TO-DO ITEM: Take each line of the records below that contains the string "Soubory" and copy it.

====== INPUT MATERIAL

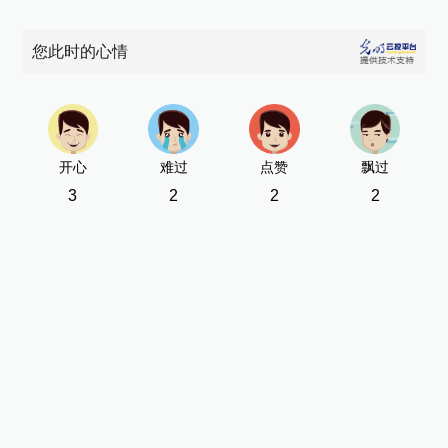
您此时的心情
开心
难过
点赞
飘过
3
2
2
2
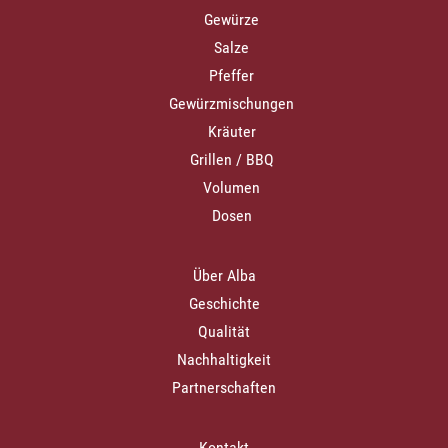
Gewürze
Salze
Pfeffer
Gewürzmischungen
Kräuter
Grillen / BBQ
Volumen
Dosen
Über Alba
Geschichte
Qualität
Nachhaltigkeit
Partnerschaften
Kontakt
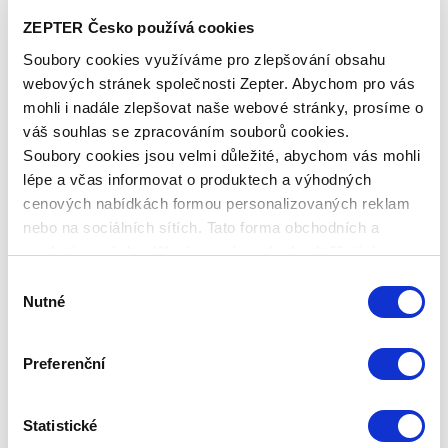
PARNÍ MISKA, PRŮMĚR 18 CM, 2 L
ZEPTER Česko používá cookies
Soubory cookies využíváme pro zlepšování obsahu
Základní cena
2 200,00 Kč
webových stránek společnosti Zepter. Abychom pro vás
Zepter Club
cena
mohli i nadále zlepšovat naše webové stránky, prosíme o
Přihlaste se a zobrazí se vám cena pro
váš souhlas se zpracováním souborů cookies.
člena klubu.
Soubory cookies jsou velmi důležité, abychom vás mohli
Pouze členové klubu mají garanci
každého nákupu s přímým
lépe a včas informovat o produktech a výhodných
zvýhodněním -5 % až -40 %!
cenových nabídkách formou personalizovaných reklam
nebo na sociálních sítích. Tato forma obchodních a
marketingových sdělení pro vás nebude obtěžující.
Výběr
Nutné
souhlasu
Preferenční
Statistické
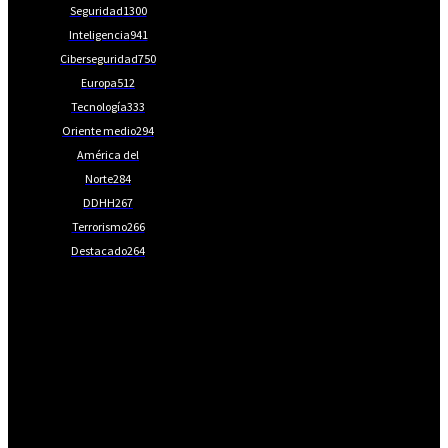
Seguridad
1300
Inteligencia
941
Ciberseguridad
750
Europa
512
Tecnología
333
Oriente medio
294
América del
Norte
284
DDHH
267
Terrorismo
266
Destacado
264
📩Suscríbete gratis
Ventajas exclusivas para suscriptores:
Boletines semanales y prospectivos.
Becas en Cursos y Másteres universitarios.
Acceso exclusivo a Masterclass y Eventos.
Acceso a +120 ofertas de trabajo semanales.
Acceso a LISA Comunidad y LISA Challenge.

============
====== INPUT MATERIAL

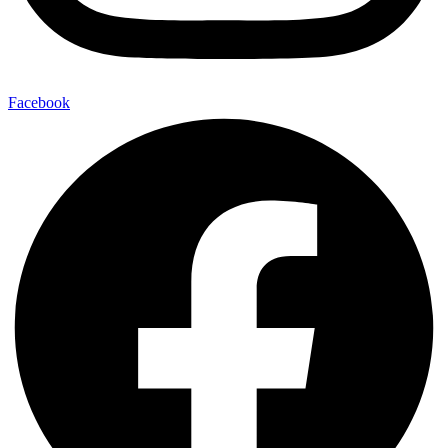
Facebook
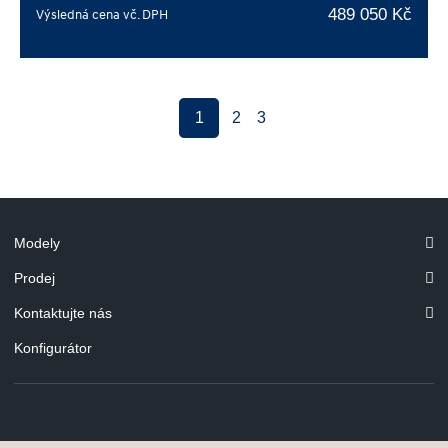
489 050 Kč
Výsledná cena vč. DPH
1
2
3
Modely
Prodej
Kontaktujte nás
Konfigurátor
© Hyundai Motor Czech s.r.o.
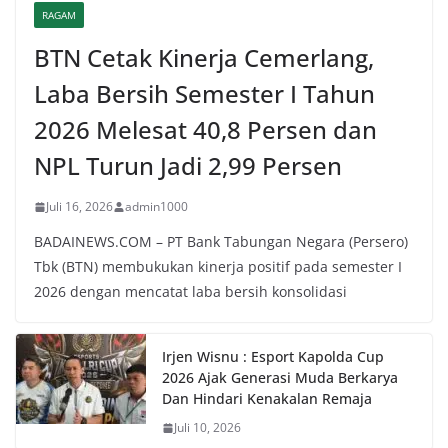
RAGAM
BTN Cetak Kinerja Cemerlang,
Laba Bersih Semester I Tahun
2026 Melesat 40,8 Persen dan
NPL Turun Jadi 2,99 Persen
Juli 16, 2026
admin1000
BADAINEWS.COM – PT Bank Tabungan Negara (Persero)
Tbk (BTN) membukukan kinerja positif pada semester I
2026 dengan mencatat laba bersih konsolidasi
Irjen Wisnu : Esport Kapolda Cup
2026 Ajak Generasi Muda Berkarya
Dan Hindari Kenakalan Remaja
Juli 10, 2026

============

ANSWER TO THIS TASK:
Soubory cookies využíváme pro zlepšování obsahu
Soubory cookies jsou velmi důležité, abychom vás mohli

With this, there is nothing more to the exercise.